- Genre: Theatre festival
- Dates: First two weeks of May
- Locations: Dublin, Ireland
- Years active: 2004–present
- Founded: 2004; 22 years ago
- Website: gaytheatre.ie

= Dublin Gay Theatre Festival =

Annual theatrical event held in Dublin, Ireland

The International Dublin Gay Theatre Festival is a theatrical event held annually in Dublin, Republic of Ireland, during the first two weeks of May. Over 50% of the festival's content comes from outside Ireland. The Festival has included productions from countries as diverse as Poland, Germany, Zimbabwe, France, Spain, Australia, South Africa, Venezuela and Canada as well as strong representation from the UK, Ireland and the United States. Festival 2016 saw the 3,500th performance of a Festival production since 2004.

==History==
The festival was founded in 2004, in order to mark the 150th anniversary of the birth of Dublin-born Oscar Wilde in his native city, and to encourage and develop concepts of gay theatre. The image of Oscar Wilde was first used as the official festival logo in 2006 and remains so today. This image is combined with that of the green carnation, which is a gay symbol associated with both Oscar Wilde and homosexuality within the world of theatre.

The festival's patrons are Senator David Norris, writer Emma Donoghue and playwright Terrence McNally.

The festival has continued to grow year on year and has been sponsored by various organisations including The Arts Council, Dublin City Council, Visit Dublin and The George.

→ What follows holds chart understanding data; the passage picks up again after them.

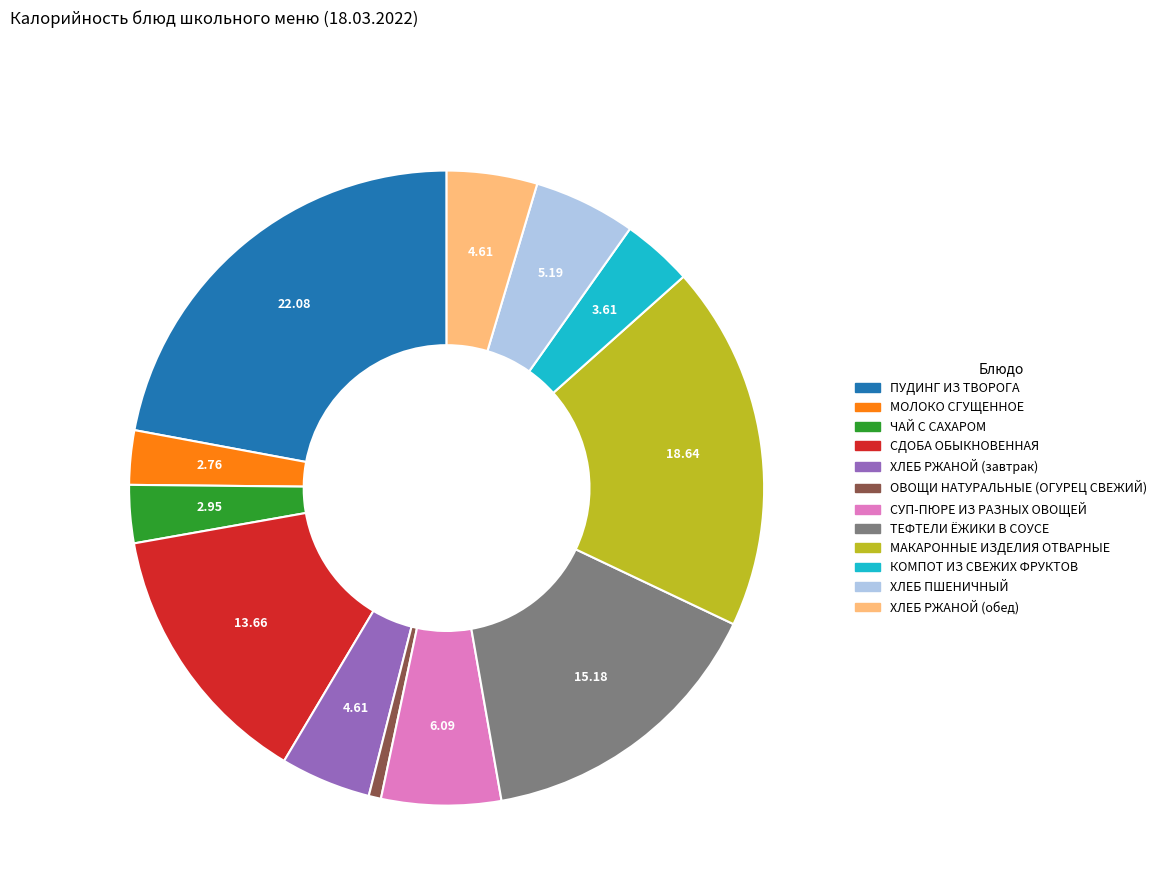

Which slice is the largest?

ПУДИНГ ИЗ ТВОРОГА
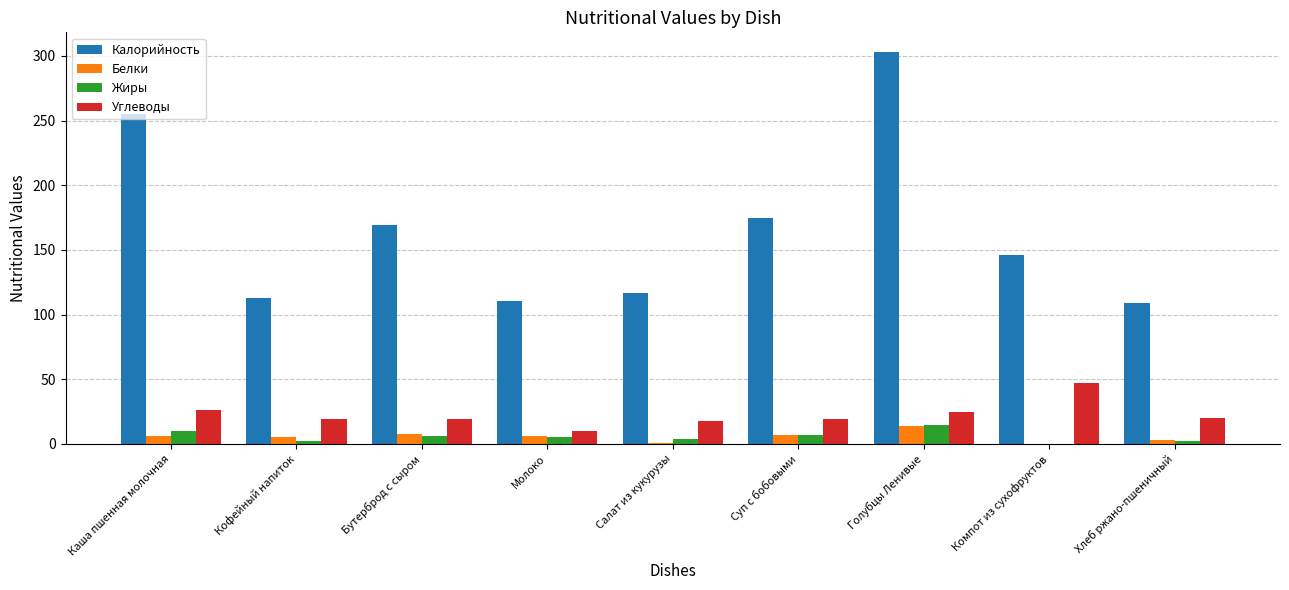

What is the sum of the Калорийность values at Голубцы Ленивые and Компот из сухофруктов?

449.0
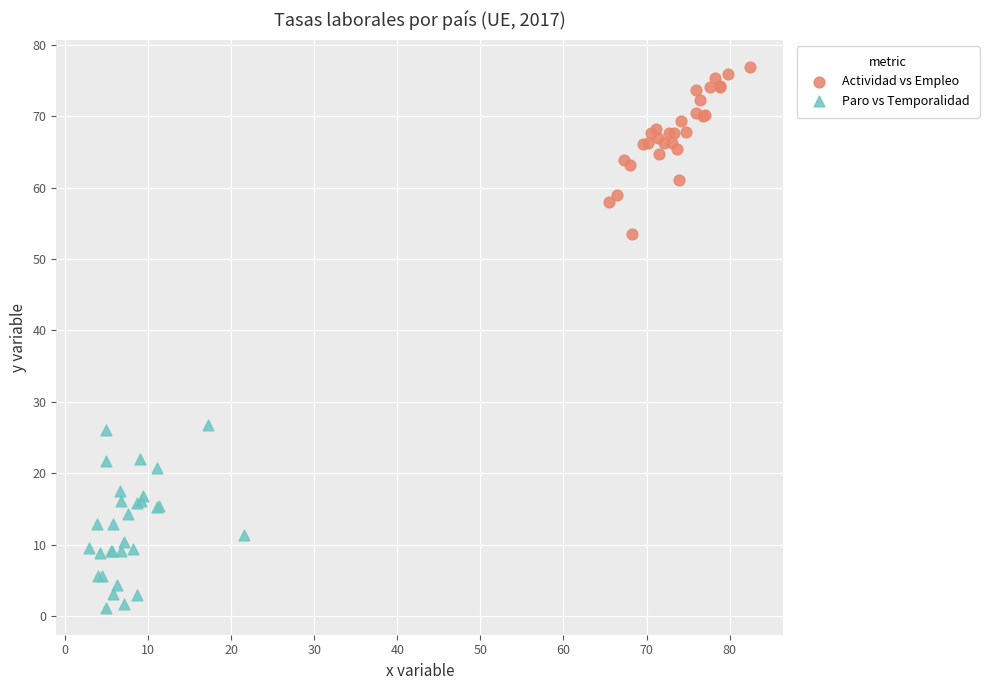

Which series contains the lowest Y value?

Paro vs Temporalidad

According to its official website, the International Dublin Gay Theatre Festival provides "theatrical and academic fora for the presentation of new and exciting works by gay authors, or works that have a gay character, theme, relevance or other input by a gay artist to promote visibility and recognition of gay people's contribution to the arts nationally and internationally."

== Venues ==
The festival is held in many venues across Dublin City Centre, including Outhouse Dublin, The Teacher's Club, The Players Theatre at Trinity College and The Ireland Institute, Pearse Street.

== Festivals ==
The 2017 incarnation of the festival took place from 1 to 14 May 2017. The 2018 festival took place from 7 to 20 May, and the 2019 festival from 5 to 19 May 2019.